■ **TASK PROMPT**
Edit the entries below so that every "common name" becomes "vernacular name", keeping all other text the same.

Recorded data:
---+---

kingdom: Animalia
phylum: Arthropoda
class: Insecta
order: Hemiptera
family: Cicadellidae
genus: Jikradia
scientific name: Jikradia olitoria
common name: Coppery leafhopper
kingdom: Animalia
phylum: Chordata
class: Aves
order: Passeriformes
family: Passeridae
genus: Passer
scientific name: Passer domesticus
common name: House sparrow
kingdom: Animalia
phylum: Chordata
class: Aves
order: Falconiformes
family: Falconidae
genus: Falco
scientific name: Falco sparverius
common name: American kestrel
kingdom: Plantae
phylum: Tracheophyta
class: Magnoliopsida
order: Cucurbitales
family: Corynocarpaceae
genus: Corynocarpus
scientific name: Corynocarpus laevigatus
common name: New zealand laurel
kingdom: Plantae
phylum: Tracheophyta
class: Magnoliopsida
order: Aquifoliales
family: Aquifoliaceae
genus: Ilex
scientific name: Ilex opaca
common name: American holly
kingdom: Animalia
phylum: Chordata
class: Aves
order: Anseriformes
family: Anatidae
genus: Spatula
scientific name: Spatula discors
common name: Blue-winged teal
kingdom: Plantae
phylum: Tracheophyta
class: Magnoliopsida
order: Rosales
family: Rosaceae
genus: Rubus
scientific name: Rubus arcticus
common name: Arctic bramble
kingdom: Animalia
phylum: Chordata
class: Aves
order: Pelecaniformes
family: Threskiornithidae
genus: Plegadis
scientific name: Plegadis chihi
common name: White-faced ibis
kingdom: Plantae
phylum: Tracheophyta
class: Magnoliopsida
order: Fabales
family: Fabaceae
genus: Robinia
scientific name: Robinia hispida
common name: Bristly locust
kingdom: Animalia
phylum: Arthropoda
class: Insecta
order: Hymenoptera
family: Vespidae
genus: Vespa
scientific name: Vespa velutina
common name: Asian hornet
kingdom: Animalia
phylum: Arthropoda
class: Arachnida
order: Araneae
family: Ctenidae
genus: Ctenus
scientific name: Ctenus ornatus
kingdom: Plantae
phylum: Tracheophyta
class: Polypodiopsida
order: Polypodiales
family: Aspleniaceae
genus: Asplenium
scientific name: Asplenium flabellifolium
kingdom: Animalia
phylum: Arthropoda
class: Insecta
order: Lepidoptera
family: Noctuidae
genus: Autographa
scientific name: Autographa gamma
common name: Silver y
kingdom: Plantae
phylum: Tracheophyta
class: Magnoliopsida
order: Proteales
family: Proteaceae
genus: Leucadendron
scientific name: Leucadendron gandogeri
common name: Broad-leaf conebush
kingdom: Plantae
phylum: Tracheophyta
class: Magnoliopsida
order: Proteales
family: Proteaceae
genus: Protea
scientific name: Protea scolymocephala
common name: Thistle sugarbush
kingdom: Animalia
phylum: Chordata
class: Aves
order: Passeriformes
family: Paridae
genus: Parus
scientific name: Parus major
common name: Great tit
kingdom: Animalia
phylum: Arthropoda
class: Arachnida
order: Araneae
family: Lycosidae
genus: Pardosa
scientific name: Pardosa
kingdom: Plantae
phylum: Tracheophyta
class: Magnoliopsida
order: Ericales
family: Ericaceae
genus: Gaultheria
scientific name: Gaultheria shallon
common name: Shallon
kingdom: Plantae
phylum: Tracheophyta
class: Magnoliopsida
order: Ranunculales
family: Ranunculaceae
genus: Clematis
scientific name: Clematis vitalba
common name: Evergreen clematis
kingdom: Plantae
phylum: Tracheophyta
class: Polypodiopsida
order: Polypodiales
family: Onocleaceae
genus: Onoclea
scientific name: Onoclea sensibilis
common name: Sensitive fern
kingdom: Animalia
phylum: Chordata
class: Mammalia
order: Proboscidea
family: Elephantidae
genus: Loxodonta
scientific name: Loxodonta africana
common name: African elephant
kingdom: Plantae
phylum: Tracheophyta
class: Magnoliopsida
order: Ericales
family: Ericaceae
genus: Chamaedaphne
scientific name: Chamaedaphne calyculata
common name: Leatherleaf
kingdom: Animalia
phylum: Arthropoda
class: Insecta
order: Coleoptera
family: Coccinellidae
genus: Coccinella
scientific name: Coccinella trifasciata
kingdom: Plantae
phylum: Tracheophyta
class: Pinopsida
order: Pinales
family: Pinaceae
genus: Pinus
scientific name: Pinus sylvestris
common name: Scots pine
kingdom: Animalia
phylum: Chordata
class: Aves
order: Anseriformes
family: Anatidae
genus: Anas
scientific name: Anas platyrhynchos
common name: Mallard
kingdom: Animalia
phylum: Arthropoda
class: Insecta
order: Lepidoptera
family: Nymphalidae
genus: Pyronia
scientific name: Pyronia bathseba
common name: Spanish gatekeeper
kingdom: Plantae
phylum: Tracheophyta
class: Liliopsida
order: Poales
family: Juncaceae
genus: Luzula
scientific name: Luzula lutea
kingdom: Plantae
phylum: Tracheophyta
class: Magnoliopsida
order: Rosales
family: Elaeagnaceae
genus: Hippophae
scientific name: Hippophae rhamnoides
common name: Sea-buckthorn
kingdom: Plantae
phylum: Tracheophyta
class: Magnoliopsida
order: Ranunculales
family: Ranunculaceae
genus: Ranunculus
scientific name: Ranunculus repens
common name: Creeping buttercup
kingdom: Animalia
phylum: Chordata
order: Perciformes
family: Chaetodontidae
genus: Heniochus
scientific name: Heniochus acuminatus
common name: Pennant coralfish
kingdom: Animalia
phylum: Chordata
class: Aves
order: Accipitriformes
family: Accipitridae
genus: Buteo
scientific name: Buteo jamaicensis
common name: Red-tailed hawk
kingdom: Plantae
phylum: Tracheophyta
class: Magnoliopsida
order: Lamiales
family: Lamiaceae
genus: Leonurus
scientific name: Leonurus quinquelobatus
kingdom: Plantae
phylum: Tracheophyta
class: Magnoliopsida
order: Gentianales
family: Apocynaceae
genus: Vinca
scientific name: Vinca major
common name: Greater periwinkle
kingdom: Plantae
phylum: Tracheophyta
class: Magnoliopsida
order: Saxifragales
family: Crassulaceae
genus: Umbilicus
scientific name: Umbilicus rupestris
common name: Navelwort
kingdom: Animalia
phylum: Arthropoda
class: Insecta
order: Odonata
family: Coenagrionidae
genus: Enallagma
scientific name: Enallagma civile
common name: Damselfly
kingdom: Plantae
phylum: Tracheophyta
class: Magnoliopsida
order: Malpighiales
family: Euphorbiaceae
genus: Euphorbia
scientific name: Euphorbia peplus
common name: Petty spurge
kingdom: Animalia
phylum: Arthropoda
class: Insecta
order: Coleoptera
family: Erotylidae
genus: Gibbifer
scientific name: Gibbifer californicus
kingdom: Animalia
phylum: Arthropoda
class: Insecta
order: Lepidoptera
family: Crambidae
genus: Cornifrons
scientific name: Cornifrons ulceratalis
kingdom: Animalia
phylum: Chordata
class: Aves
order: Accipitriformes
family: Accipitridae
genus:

---+---

■ **WRITTEN ANSWER**
kingdom: Animalia
phylum: Arthropoda
class: Insecta
order: Hemiptera
family: Cicadellidae
genus: Jikradia
scientific name: Jikradia olitoria
vernacular name: Coppery leafhopper
kingdom: Animalia
phylum: Chordata
class: Aves
order: Passeriformes
family: Passeridae
genus: Passer
scientific name: Passer domesticus
vernacular name: House sparrow
kingdom: Animalia
phylum: Chordata
class: Aves
order: Falconiformes
family: Falconidae
genus: Falco
scientific name: Falco sparverius
vernacular name: American kestrel
kingdom: Plantae
phylum: Tracheophyta
class: Magnoliopsida
order: Cucurbitales
family: Corynocarpaceae
genus: Corynocarpus
scientific name: Corynocarpus laevigatus
vernacular name: New zealand laurel
kingdom: Plantae
phylum: Tracheophyta
class: Magnoliopsida
order: Aquifoliales
family: Aquifoliaceae
genus: Ilex
scientific name: Ilex opaca
vernacular name: American holly
kingdom: Animalia
phylum: Chordata
class: Aves
order: Anseriformes
family: Anatidae
genus: Spatula
scientific name: Spatula discors
vernacular name: Blue-winged teal
kingdom: Plantae
phylum: Tracheophyta
class: Magnoliopsida
order: Rosales
family: Rosaceae
genus: Rubus
scientific name: Rubus arcticus
vernacular name: Arctic bramble
kingdom: Animalia
phylum: Chordata
class: Aves
order: Pelecaniformes
family: Threskiornithidae
genus: Plegadis
scientific name: Plegadis chihi
vernacular name: White-faced ibis
kingdom: Plantae
phylum: Tracheophyta
class: Magnoliopsida
order: Fabales
family: Fabaceae
genus: Robinia
scientific name: Robinia hispida
vernacular name: Bristly locust
kingdom: Animalia
phylum: Arthropoda
class: Insecta
order: Hymenoptera
family: Vespidae
genus: Vespa
scientific name: Vespa velutina
vernacular name: Asian hornet
kingdom: Animalia
phylum: Arthropoda
class: Arachnida
order: Araneae
family: Ctenidae
genus: Ctenus
scientific name: Ctenus ornatus
kingdom: Plantae
phylum: Tracheophyta
class: Polypodiopsida
order: Polypodiales
family: Aspleniaceae
genus: Asplenium
scientific name: Asplenium flabellifolium
kingdom: Animalia
phylum: Arthropoda
class: Insecta
order: Lepidoptera
family: Noctuidae
genus: Autographa
scientific name: Autographa gamma
vernacular name: Silver y
kingdom: Plantae
phylum: Tracheophyta
class: Magnoliopsida
order: Proteales
family: Proteaceae
genus: Leucadendron
scientific name: Leucadendron gandogeri
vernacular name: Broad-leaf conebush
kingdom: Plantae
phylum: Tracheophyta
class: Magnoliopsida
order: Proteales
family: Proteaceae
genus: Protea
scientific name: Protea scolymocephala
vernacular name: Thistle sugarbush
kingdom: Animalia
phylum: Chordata
class: Aves
order: Passeriformes
family: Paridae
genus: Parus
scientific name: Parus major
vernacular name: Great tit
kingdom: Animalia
phylum: Arthropoda
class: Arachnida
order: Araneae
family: Lycosidae
genus: Pardosa
scientific name: Pardosa
kingdom: Plantae
phylum: Tracheophyta
class: Magnoliopsida
order: Ericales
family: Ericaceae
genus: Gaultheria
scientific name: Gaultheria shallon
vernacular name: Shallon
kingdom: Plantae
phylum: Tracheophyta
class: Magnoliopsida
order: Ranunculales
family: Ranunculaceae
genus: Clematis
scientific name: Clematis vitalba
vernacular name: Evergreen clematis
kingdom: Plantae
phylum: Tracheophyta
class: Polypodiopsida
order: Polypodiales
family: Onocleaceae
genus: Onoclea
scientific name: Onoclea sensibilis
vernacular name: Sensitive fern
kingdom: Animalia
phylum: Chordata
class: Mammalia
order: Proboscidea
family: Elephantidae
genus: Loxodonta
scientific name: Loxodonta africana
vernacular name: African elephant
kingdom: Plantae
phylum: Tracheophyta
class: Magnoliopsida
order: Ericales
family: Ericaceae
genus: Chamaedaphne
scientific name: Chamaedaphne calyculata
vernacular name: Leatherleaf
kingdom: Animalia
phylum: Arthropoda
class: Insecta
order: Coleoptera
family: Coccinellidae
genus: Coccinella
scientific name: Coccinella trifasciata
kingdom: Plantae
phylum: Tracheophyta
class: Pinopsida
order: Pinales
family: Pinaceae
genus: Pinus
scientific name: Pinus sylvestris
vernacular name: Scots pine
kingdom: Animalia
phylum: Chordata
class: Aves
order: Anseriformes
family: Anatidae
genus: Anas
scientific name: Anas platyrhynchos
vernacular name: Mallard
kingdom: Animalia
phylum: Arthropoda
class: Insecta
order: Lepidoptera
family: Nymphalidae
genus: Pyronia
scientific name: Pyronia bathseba
vernacular name: Spanish gatekeeper
kingdom: Plantae
phylum: Tracheophyta
class: Liliopsida
order: Poales
family: Juncaceae
genus: Luzula
scientific name: Luzula lutea
kingdom: Plantae
phylum: Tracheophyta
class: Magnoliopsida
order: Rosales
family: Elaeagnaceae
genus: Hippophae
scientific name: Hippophae rhamnoides
vernacular name: Sea-buckthorn
kingdom: Plantae
phylum: Tracheophyta
class: Magnoliopsida
order: Ranunculales
family: Ranunculaceae
genus: Ranunculus
scientific name: Ranunculus repens
vernacular name: Creeping buttercup
kingdom: Animalia
phylum: Chordata
order: Perciformes
family: Chaetodontidae
genus: Heniochus
scientific name: Heniochus acuminatus
vernacular name: Pennant coralfish
kingdom: Animalia
phylum: Chordata
class: Aves
order: Accipitriformes
family: Accipitridae
genus: Buteo
scientific name: Buteo jamaicensis
vernacular name: Red-tailed hawk
kingdom: Plantae
phylum: Tracheophyta
class: Magnoliopsida
order: Lamiales
family: Lamiaceae
genus: Leonurus
scientific name: Leonurus quinquelobatus
kingdom: Plantae
phylum: Tracheophyta
class: Magnoliopsida
order: Gentianales
family: Apocynaceae
genus: Vinca
scientific name: Vinca major
vernacular name: Greater periwinkle
kingdom: Plantae
phylum: Tracheophyta
class: Magnoliopsida
order: Saxifragales
family: Crassulaceae
genus: Umbilicus
scientific name: Umbilicus rupestris
vernacular name: Navelwort
kingdom: Animalia
phylum: Arthropoda
class: Insecta
order: Odonata
family: Coenagrionidae
genus: Enallagma
scientific name: Enallagma civile
vernacular name: Damselfly
kingdom: Plantae
phylum: Tracheophyta
class: Magnoliopsida
order: Malpighiales
family: Euphorbiaceae
genus: Euphorbia
scientific name: Euphorbia peplus
vernacular name: Petty spurge
kingdom: Animalia
phylum: Arthropoda
class: Insecta
order: Coleoptera
family: Erotylidae
genus: Gibbifer
scientific name: Gibbifer californicus
kingdom: Animalia
phylum: Arthropoda
class: Insecta
order: Lepidoptera
family: Crambidae
genus: Cornifrons
scientific name: Cornifrons ulceratalis
kingdom: Animalia
phylum: Chordata
class: Aves
order: Accipitriformes
family: Accipitridae
genus:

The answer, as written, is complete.